Real example: profile update

# splent_feature_profile/services.py
class UserProfileService(BaseService):
    def __init__(self):
        super().__init__(UserProfileRepository())

    def get_by_user_id(self, user_id):
        results = self.repository.get_by_column("user_id", user_id)
        return results[0] if results else None

    def update_profile(self, user_profile_id, form):
        if form.validate():
            return self.update(user_profile_id, **form.data), None
        return None, form.errors

Why services don’t handle HTTP

Services need to work from anywhere:

  • Routes — HTTP responses
  • Signal handlers — no request context
  • CLI commands — no Flask app
  • Tests — no browser

If a service returned redirect(...), you couldn’t call it from a signal handler. By returning data, each caller decides how to present it.


Form helpers

For the common form POST pattern (validate → flash → redirect or re-render), routes use framework helpers:

# splent_feature_profile/routes.py
from splent_framework.utils.form_helpers import form_success, form_error

@profile_bp.route("/profile/edit", methods=["GET", "POST"])
@login_required
def edit_profile():
    service = UserProfileService()
    profile = service.get_by_user_id(current_user.id)
    if not profile:
        return redirect(url_for("public.index"))

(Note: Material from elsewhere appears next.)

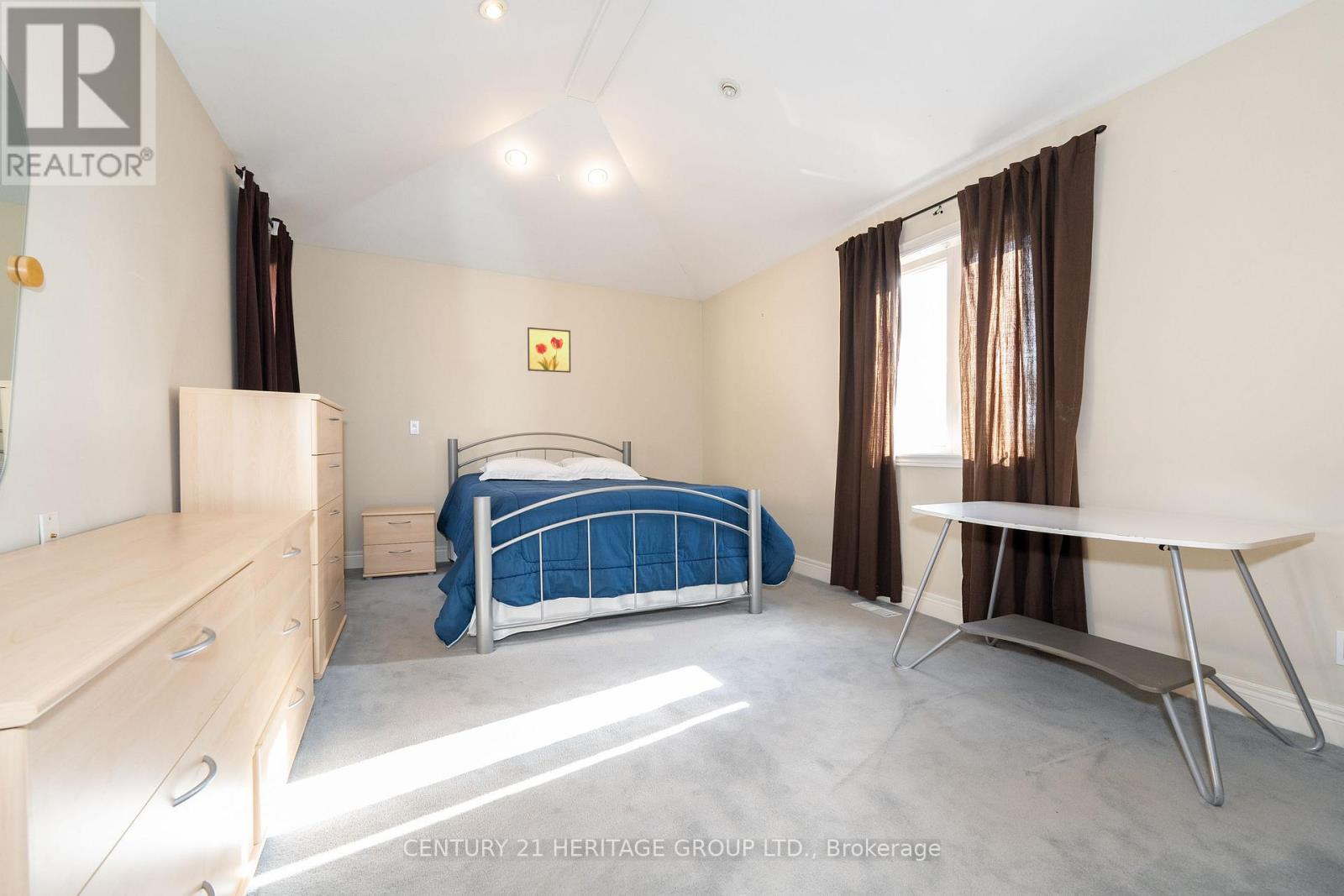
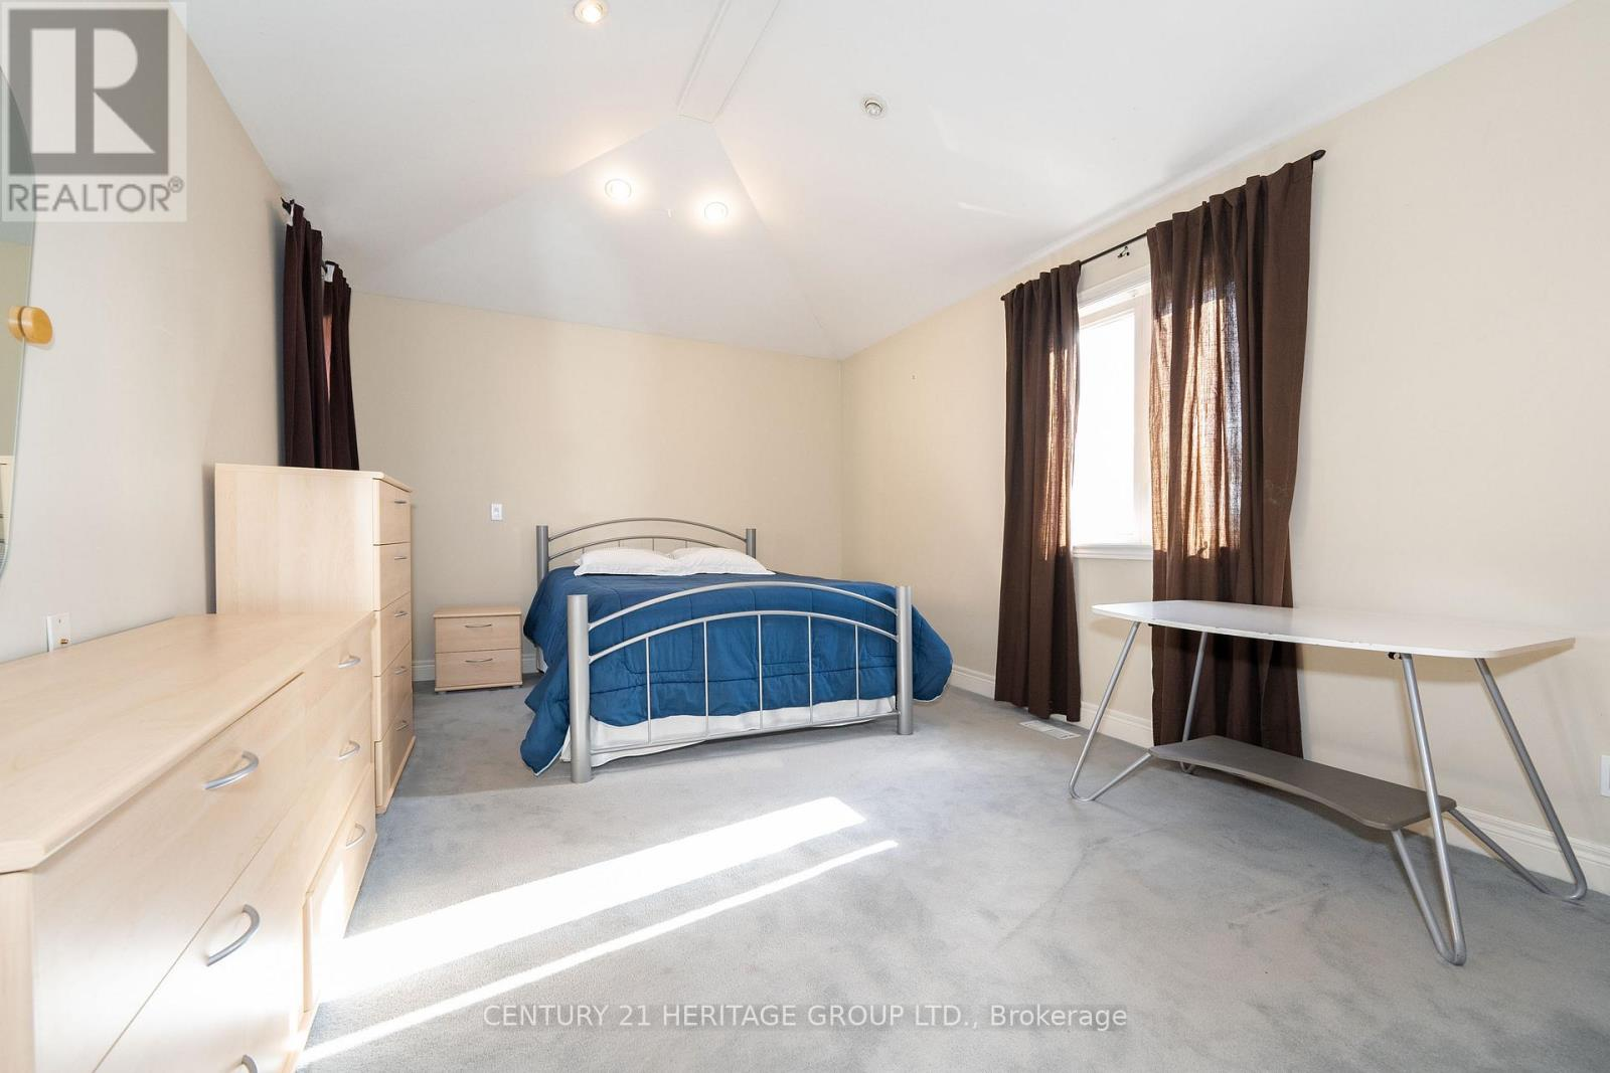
- wall art [527,327,571,374]
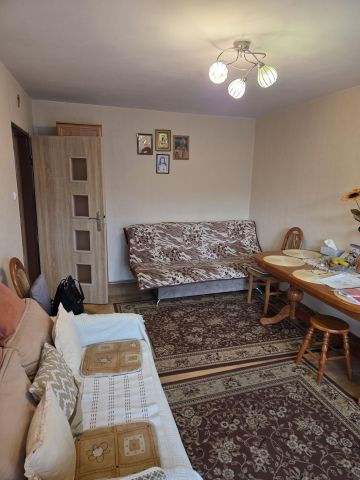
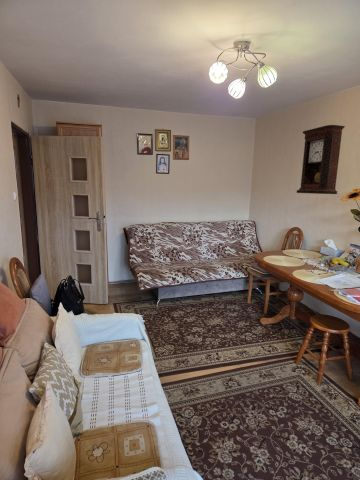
+ pendulum clock [295,124,346,195]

    form = UserProfileForm()
    if request.method == "POST":
        result, errors = service.update_profile(profile.id, form)
        if result:
            return form_success("profile.edit_profile", "Profile updated successfully")
        return form_error("profile/edit.html", form, errors)

    return render_template("profile/edit.html", form=form, profile=profile)
Helper What it does
form_success(endpoint, message, **kwargs) Flash success message + redirect
form_error(template, form, errors, **context) Flash field errors + re-render template

Two lines instead of seven. Every form handler in the framework follows this pattern.


Service locator

Features register services during init_feature(app) so other features can discover and override them:

# splent_feature_notes/__init__.py
from splent_framework.services.service_locator import register_service

def init_feature(app):
    register_service(app, "NotesService", NotesService)

Routes consume them via service_proxy:

from splent_framework.services.service_locator import service_proxy

notes_service = service_proxy("NotesService")

A refinement feature can override a service by registering the same name with a different class. See Extensibility.